A national strategy could help ensure that research priorities anticipate downstream needs, aligning discovery with regulatory review, coverage decisions and implementation in health systems. This alignment can shorten timelines, reduce uncertainty and accelerate access to effective interventions.
Elements of a National Strategy
Several components are essential to a National Life Sciences Strategy.
Independent, Expert-Led Priority Setting
An independent expert body should be commissioned by the U.S. Congress to develop a National Strategy on a fixed cycle, such as every five years. Independence and transparency are critical to building trust and ensuring that priorities reflect evidence, not short-term pressures. Modeled on successful approaches in other domains, this body would:
- Assess scientific opportunity across disciplines.
- Consider population health needs and disease burden.
- Identify gaps in infrastructure, data and workforce capacity.
- Engage public, private, philanthropic and patient stakeholders.
An Implementation Plan With Accountability
The national strategy must be paired with a clear plan that:
- Identifies priority areas for coordinated investment.
- Clarifies roles and responsibilities across federal agencies and entities.
- Signals opportunities for public-private partnership.
- Includes mechanisms for transparency, measurement and mid-cycle reassessment.

Core Strategy Components
To be effective, a National Life Sciences Strategy must also consider the structural enablers of biomedical progress. At a minimum, the strategy should:
- Identify “grand challenges” where coordinated investment can bring forth transformative advances (preventing neurodegenerative disease or building foundational biological resources). These challenges should be treated as generational undertakings supported by sustained funding, shared infrastructure and innovative financing mechanisms.
- Include workforce projections to identify emerging skill needs and potential talent gaps across the biomedical enterprise and to inform alignment of education, training and federal workforce policies.
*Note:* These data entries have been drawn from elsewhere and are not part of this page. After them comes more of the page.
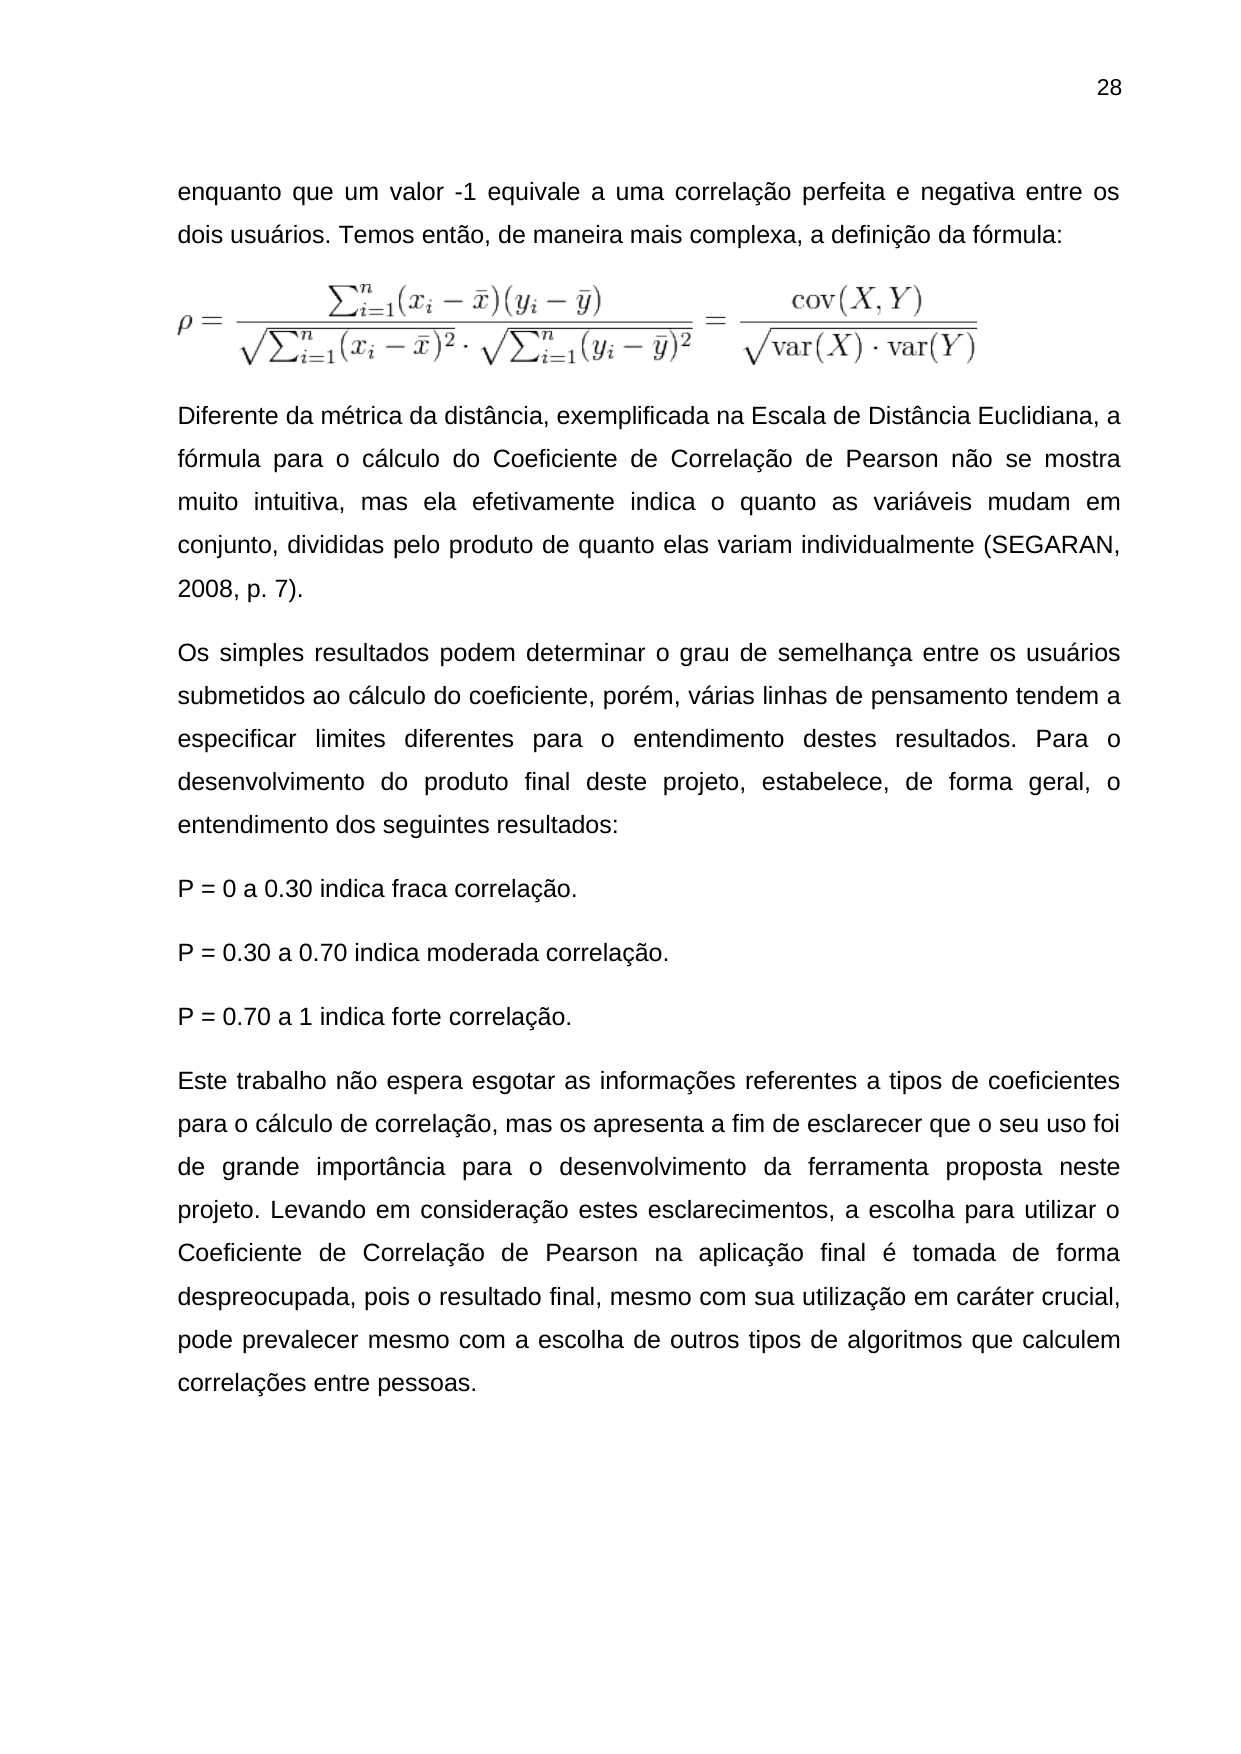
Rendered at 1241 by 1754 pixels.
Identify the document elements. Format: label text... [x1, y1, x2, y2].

text P = 0.30 a 0.70 indica moderada correlação. [177, 938, 1122, 967]
text P = 0.70 a 1 indica forte correlação. [177, 1002, 1122, 1031]
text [177, 177, 1122, 249]
text Este trabalho não espera esgotar as informações referentes a tipos de coeficientes para o cálculo de correlação, mas os apresenta a fim de esclarecer que o seu uso foi de grande importância para o desenvolvimento da ferramenta proposta neste projeto. Levando em consideração estes esclarecimentos, a escolha para utilizar o Coeficiente de Correlação de Pearson na aplicação final é tomada de forma despreocupada, pois o resultado final, mesmo com sua utilização em caráter crucial, pode prevalecer mesmo com a escolha de outros tipos de algoritmos que calculem correlações entre pessoas. [177, 1066, 1122, 1396]
text Diferente da métrica da distância, exemplificada na Escala de Distância Euclidiana, a fórmula para o cálculo do Coeficiente de Correlação de Pearson não se mostra muito intuitiva, mas ela efetivamente indica o quanto as variáveis mudam em conjunto, divididas pelo produto de quanto elas variam individualmente (SEGARAN, 2008, p. 7). [177, 401, 1122, 602]
text P = 0 a 0.30 indica fraca correlação. [177, 874, 1122, 903]
picture [177, 284, 978, 367]
text Os simples resultados podem determinar o grau de semelhança entre os usuários submetidos ao cálculo do coeficiente, porém, várias linhas de pensamento tendem a especificar limites diferentes para o entendimento destes resultados. Para o desenvolvimento do produto final deste projeto, estabelece, de forma geral, o entendimento dos seguintes resultados: [177, 637, 1122, 839]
- Assess critical technological or data gaps that constrain research, development and translation, to guide targeted investments in infrastructure.
Robust Input Processes
The credibility of a National Life Sciences Strategy will depend on the quality and breadth of its input processes. Strategy development should:
- Include systematic horizon scanning to identify emerging technologies, evolving health threats and shifts in global scientific and competitive dynamics.
- Engage the public, capturing patient, caregiver and community perspectives on unmet needs and research priorities.
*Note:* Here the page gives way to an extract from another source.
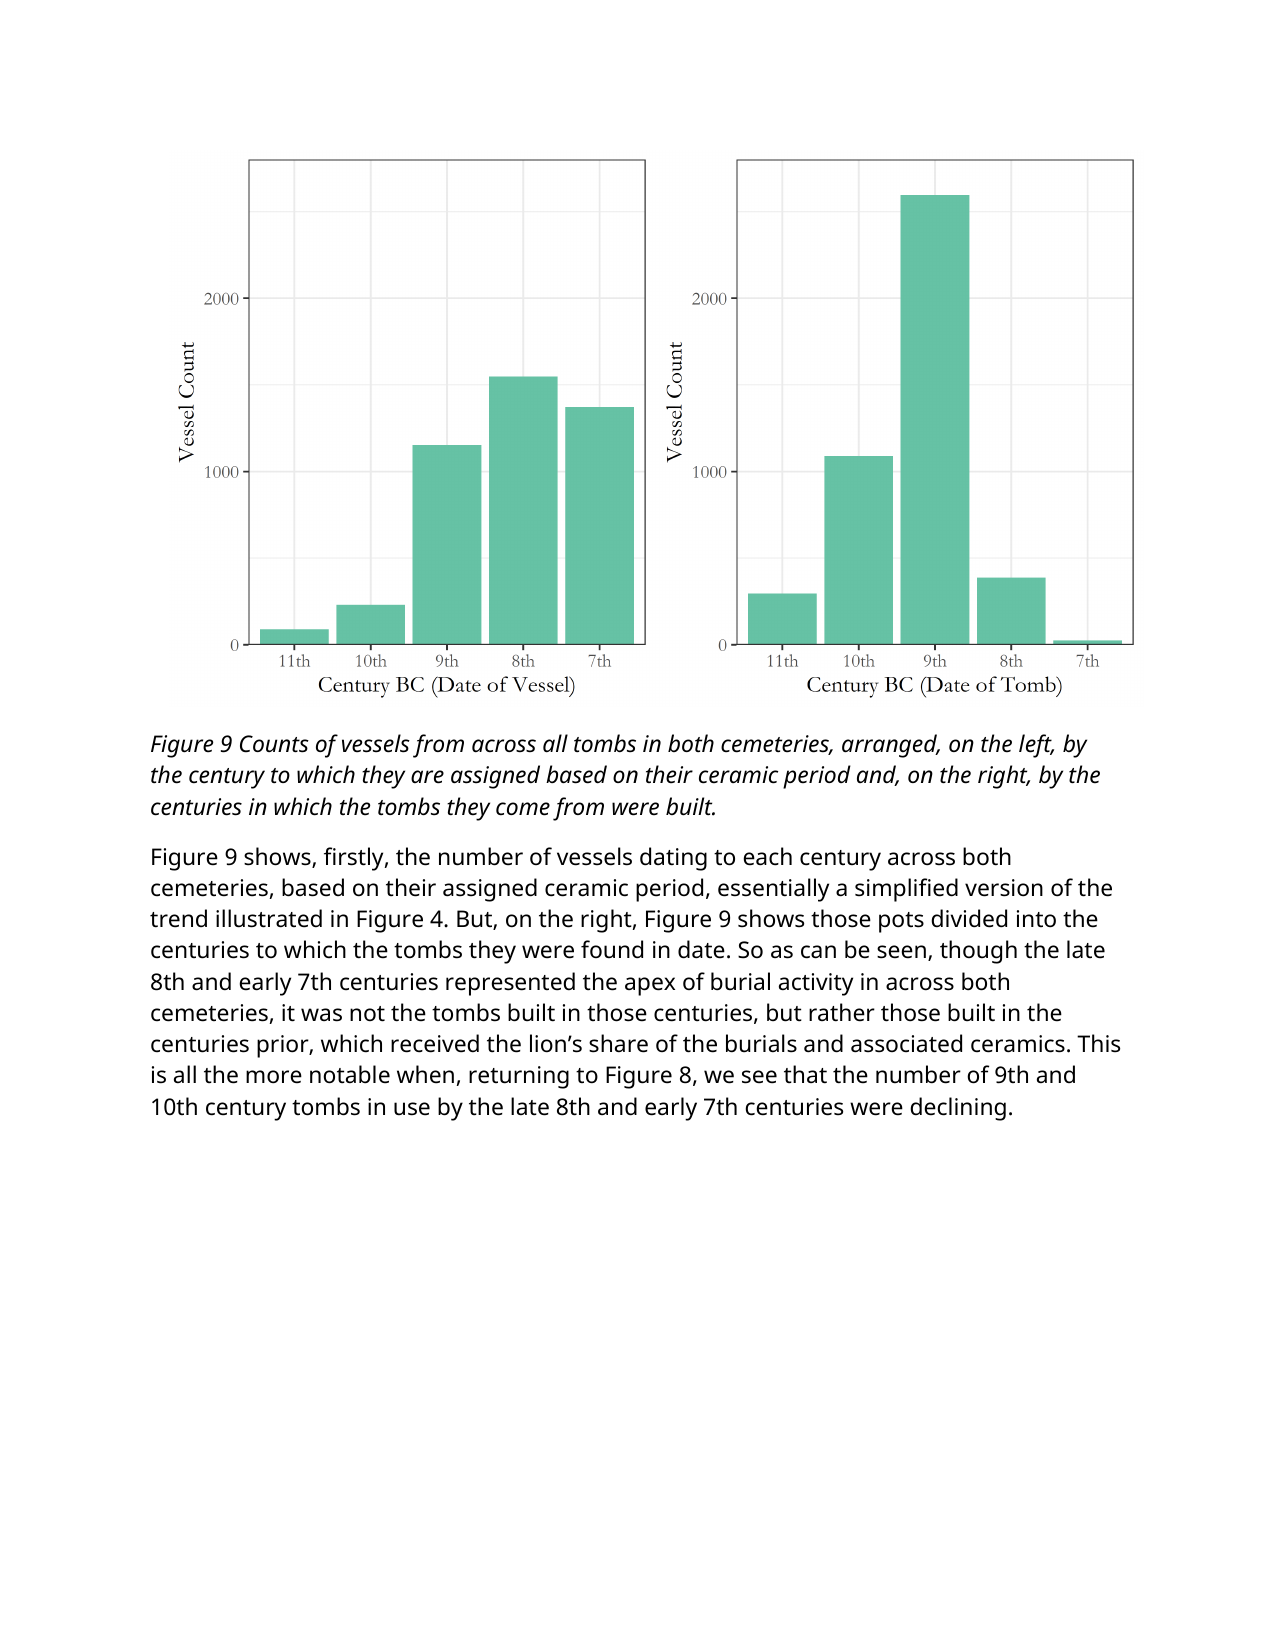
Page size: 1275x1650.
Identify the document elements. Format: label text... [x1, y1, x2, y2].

text Figure 9 Counts of vessels from across all tombs in both cemeteries, arranged, on the left, by the century to which they are assigned based on their ceramic period and, on the right, by the centuries in which the tombs they come from were built. [150, 728, 1125, 822]
picture [168, 150, 1144, 707]
text Figure 9 shows, firstly, the number of vessels dating to each century across both cemeteries, based on their assigned ceramic period, essentially a simplified version of the trend illustrated in Figure 4. But, on the right, Figure 9 shows those pots divided into the centuries to which the tombs they were found in date. So as can be seen, though the late 8th and early 7th centuries represented the apex of burial activity in across both cemeteries, it was not the tombs built in those centuries, but rather those built in the centuries prior, which received the lion’s share of the burials and associated ceramics. This is all the more notable when, returning to Figure 8, we see that the number of 9th and 10th century tombs in use by the late 8th and early 7th centuries were declining. [150, 840, 1125, 1122]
- Rely on expert advisory panels that bring together diverse disciplines across science, medicine, industry, ethics and policy to ensure balanced, evidence-based recommendations.
- Incorporate international benchmarking to assess where U.S. leadership is strongest and where it is most vulnerable.
Impact for Key Stakeholders
A National Life Sciences Strategy would deliver tangible value across the ecosystem:
- For patients and communities, it promises broader access to clinical research and faster translation of discoveries into treatments and cures.
- For researchers and institutions, it provides clarity on long-term priorities and sustained investment in shared infrastructure.
- For industry and investors, it offers predictability and stability and supports longterm planning and partnership.
- For philanthropies, it offers a framework to align resources with national priorities and maximize impact.
- For policymakers, it provides a practical mechanism to steward public investment in responsible ways even while we strengthen our health, economic competitiveness and national security.
The Challenge
The convergence of advances, availability of data and heightened awareness of risk creates an opportunity to strengthen America’s biomedical enterprise. But opportunity alone hardly guarantees leadership, which requires intentional coordination, sustained investment and accountability. A National Strategy, commissioned and sustained by the U.S. Congress, would be a major step in this direction.